== PASSAGE PROVIDED
We didn’t have any real durability issues with the fork, and it remained smooth through the test, asking for very little love as far as seal or lubrication bath maintenance – a huge positive in our book. X-Fusion suggests a lower service every 25 hours, air spring lube every 50 hours, and seal/damper service at 100 hours. The fork is backed by a two-year warranty.

As we made mention of above, however, procuring small parts was challenging at the time. X-Fusion has since stocked service kits at their new facility in Reno, Nevada.

What's The Bottom Line?

Designing a standout suspension fork in 2018 is very challenging. Competition is tight, and the price point of quality functioning product gets lower and lower every year (FOX GRIP anyone?). X-Fusion has done some of the most challenging engineering very well with a good chassis, a good seal and bushing interface, and a proven damper.
====
#### [WRITTEN PROBLEM 1]
Give the fork review text again from "As we made mention" up to and including "a proven damper.", substituting "spare parts" for "service kits".
#### [WRITTEN PROBLEM 2]
In the fork review, how often does X-Fusion suggest lubricating the air spring?
#### [WRITTEN PROBLEM 3]
Carry on writing the suspension fork review after its last sentence.
== DATASET
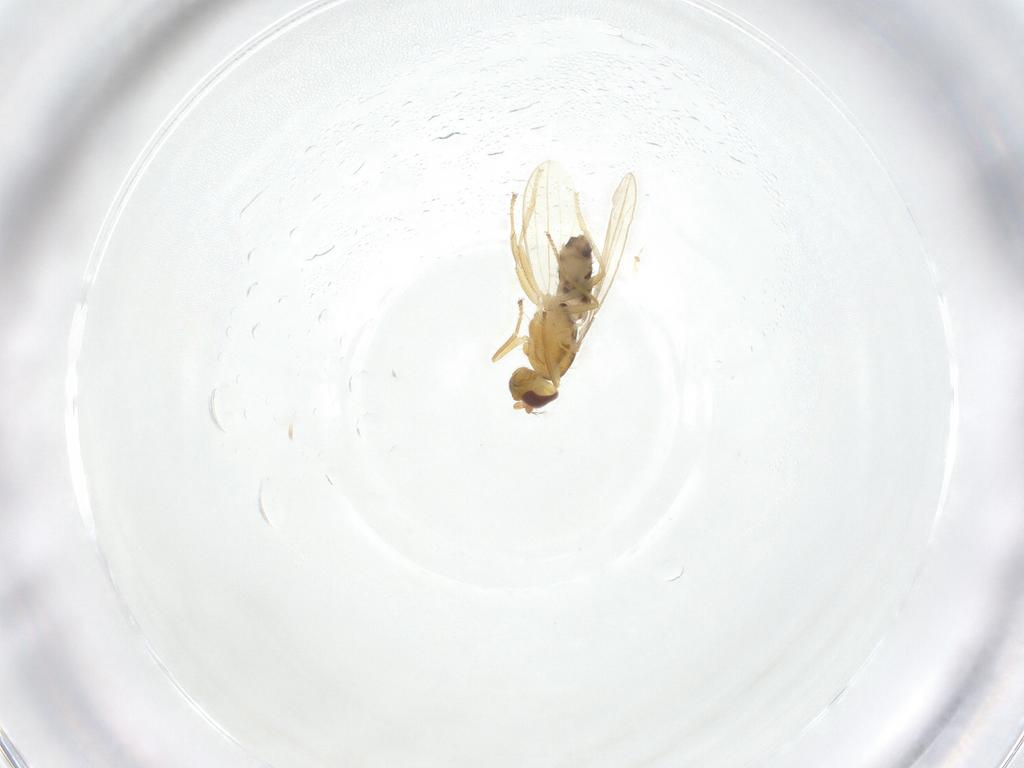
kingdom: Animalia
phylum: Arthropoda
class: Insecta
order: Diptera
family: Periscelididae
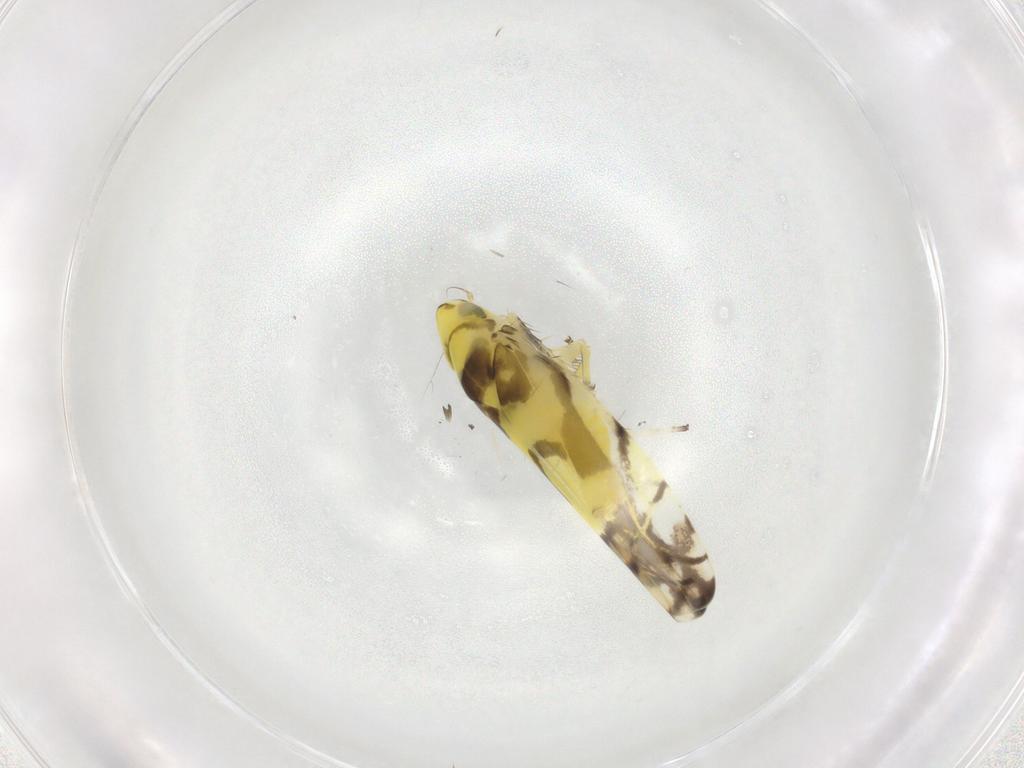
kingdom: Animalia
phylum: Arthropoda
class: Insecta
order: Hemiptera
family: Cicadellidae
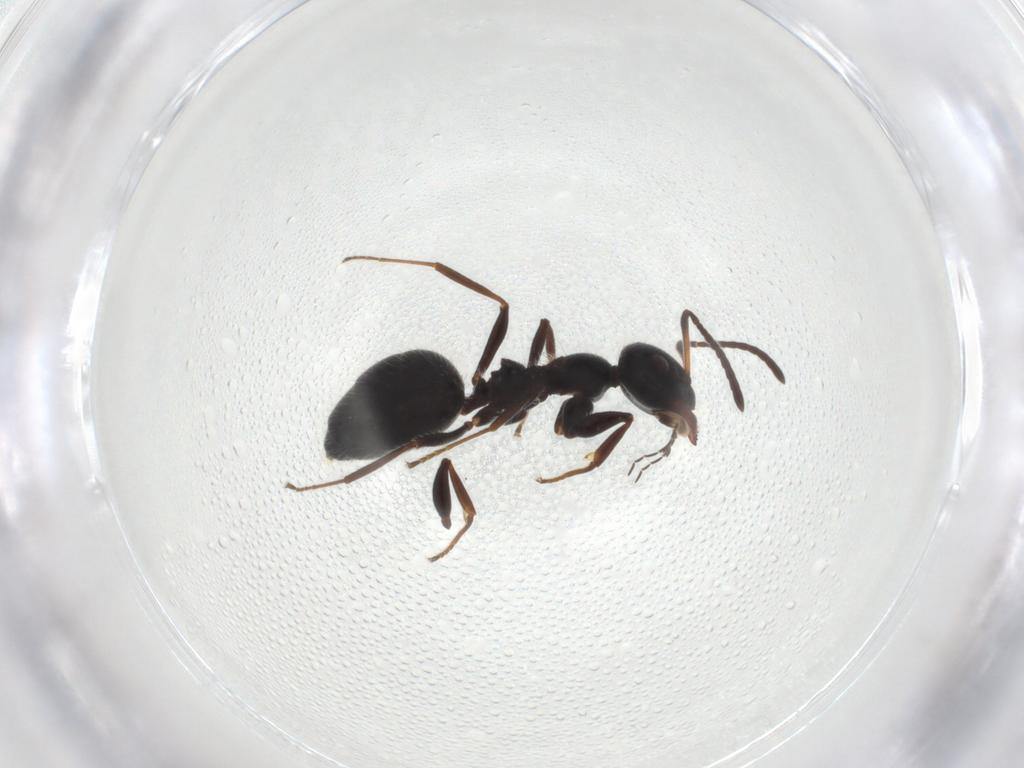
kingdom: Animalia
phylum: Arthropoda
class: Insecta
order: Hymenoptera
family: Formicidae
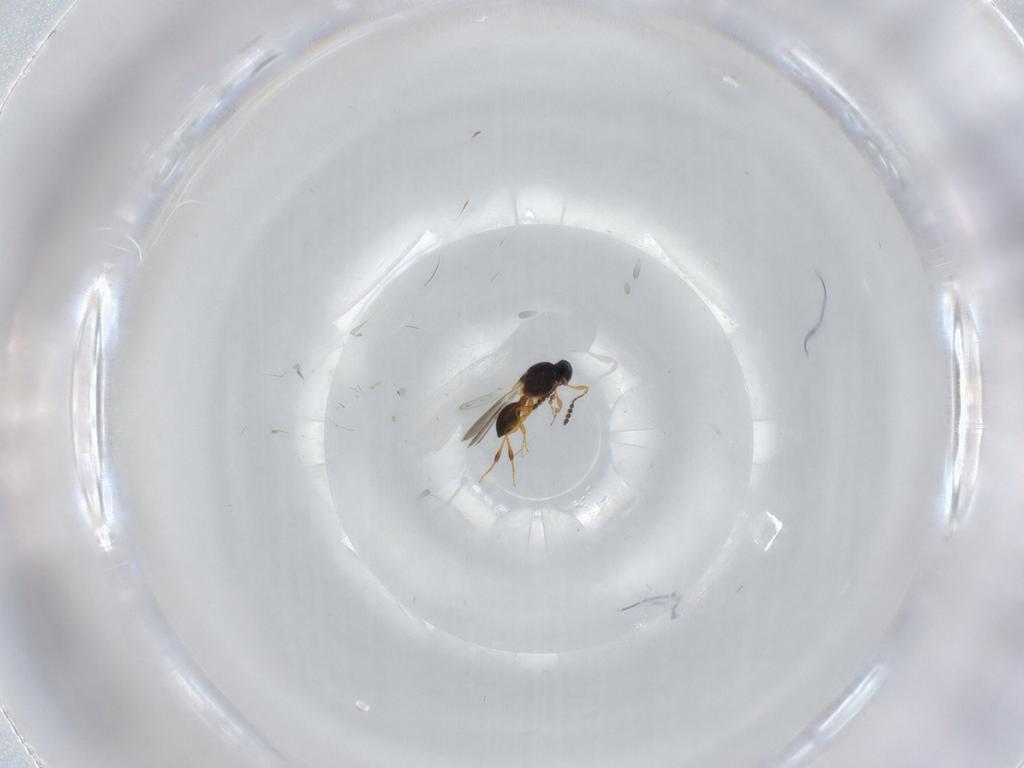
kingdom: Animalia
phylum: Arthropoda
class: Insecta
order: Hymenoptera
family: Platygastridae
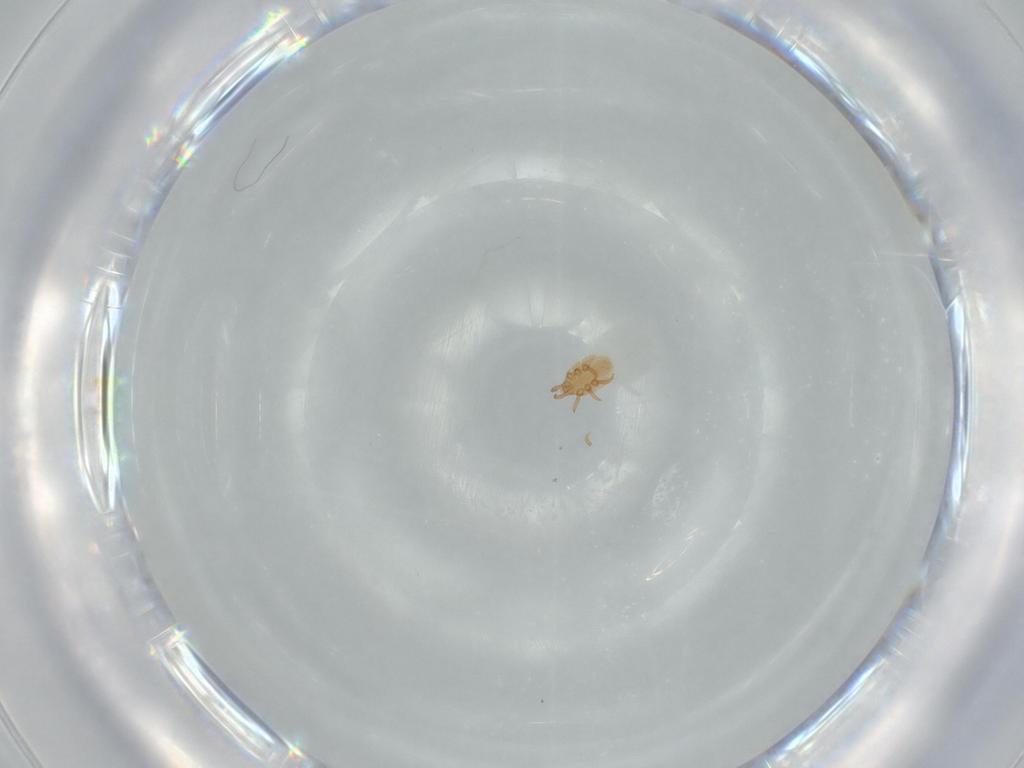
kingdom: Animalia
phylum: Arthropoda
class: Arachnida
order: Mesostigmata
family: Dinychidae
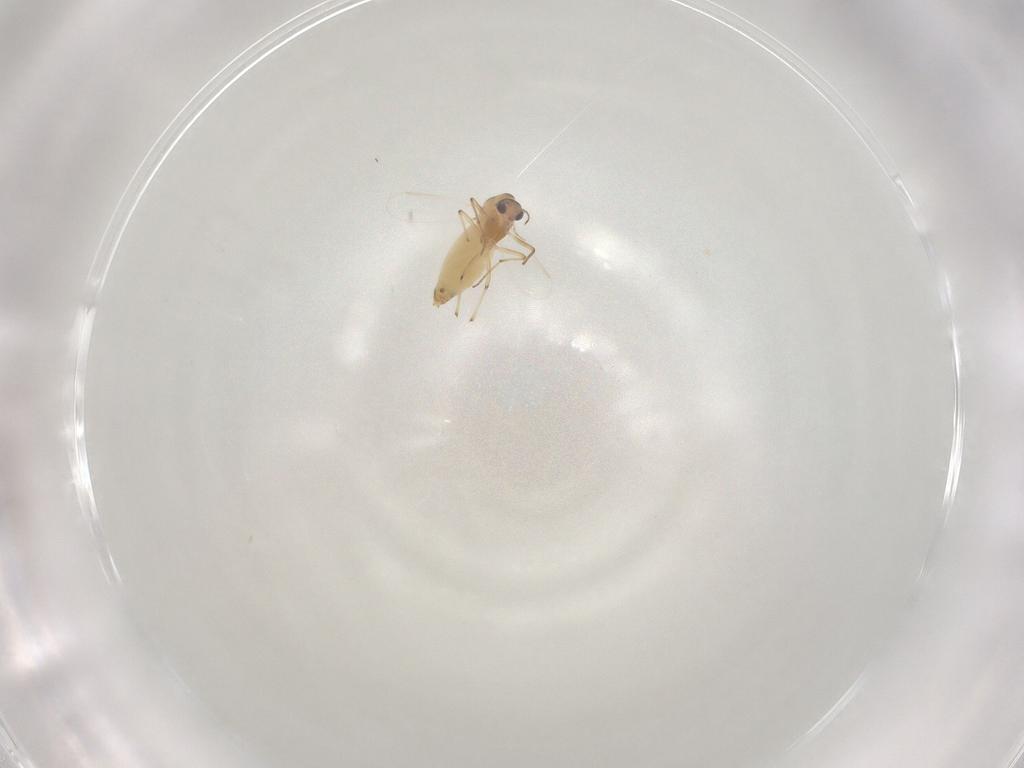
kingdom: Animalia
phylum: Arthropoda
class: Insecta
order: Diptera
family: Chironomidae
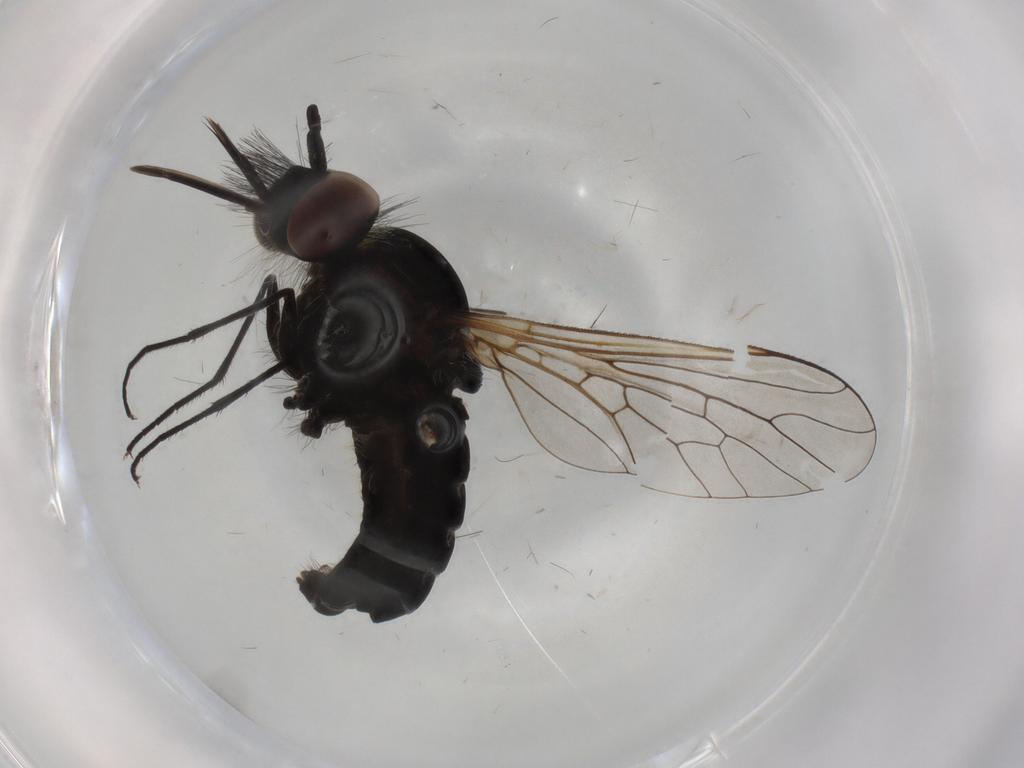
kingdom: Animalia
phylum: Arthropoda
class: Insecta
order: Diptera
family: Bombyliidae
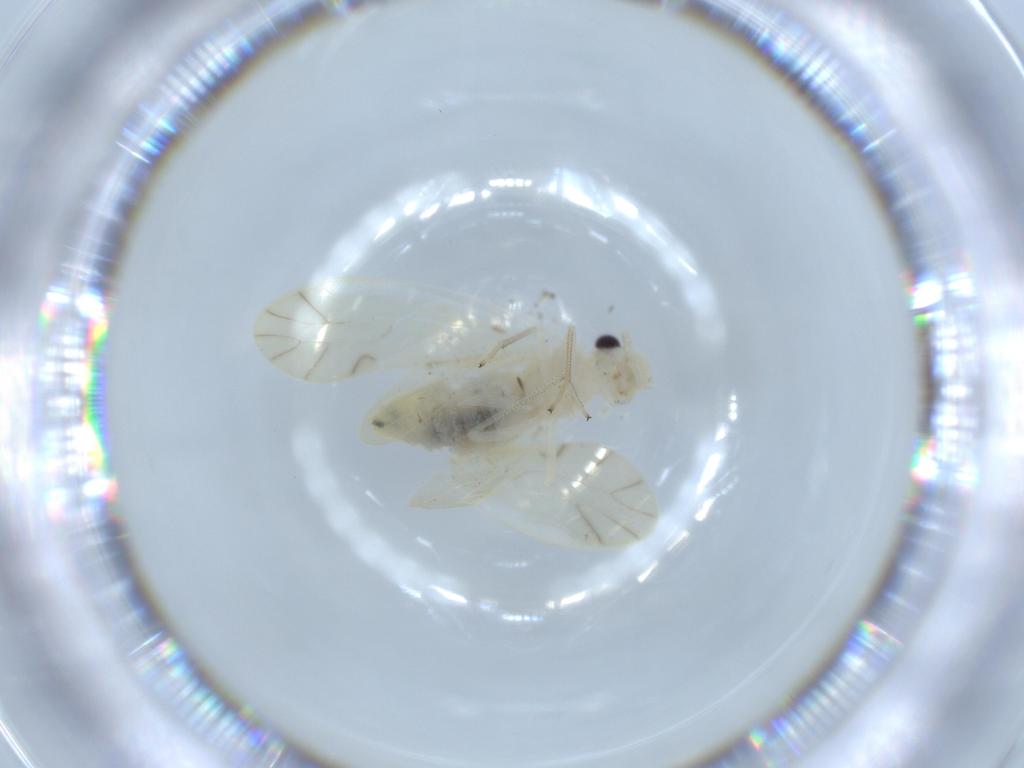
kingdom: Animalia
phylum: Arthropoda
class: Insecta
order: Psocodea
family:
====
#### [TASK RESULT 1]
As we made mention of above, however, procuring small parts was challenging at the time. X-Fusion has since stocked spare parts at their new facility in Reno, Nevada.

What's The Bottom Line?

Designing a standout suspension fork in 2018 is very challenging. Competition is tight, and the price point of quality functioning product gets lower and lower every year (FOX GRIP anyone?). X-Fusion has done some of the most challenging engineering very well with a good chassis, a good seal and bushing interface, and a proven damper.

#### [TASK RESULT 2]
Every 50 hours.

#### [TASK RESULT 3]
If you are under 170-pounds geared up, the Trace 36 in its stock configuration may prove to be an excellent fork on the spring side as well. For heavier riders, though, the combination of the positive air spring and negative coil spring needs to be improved. X-Fusion does not currently offer a range of coil negative springs which limits the riders this fork will suit. With a revised spring system and a slightly lower price, the Trace 36 could be a serious contender in the beefy fork world.

Visit www.xfusionshox.com for more details.


About The Reviewer

Jeff Brines - Age: 32 // Years Riding: 18 // Height: 6'2" (1.88m) // Weight: 200-pounds (90.7kg)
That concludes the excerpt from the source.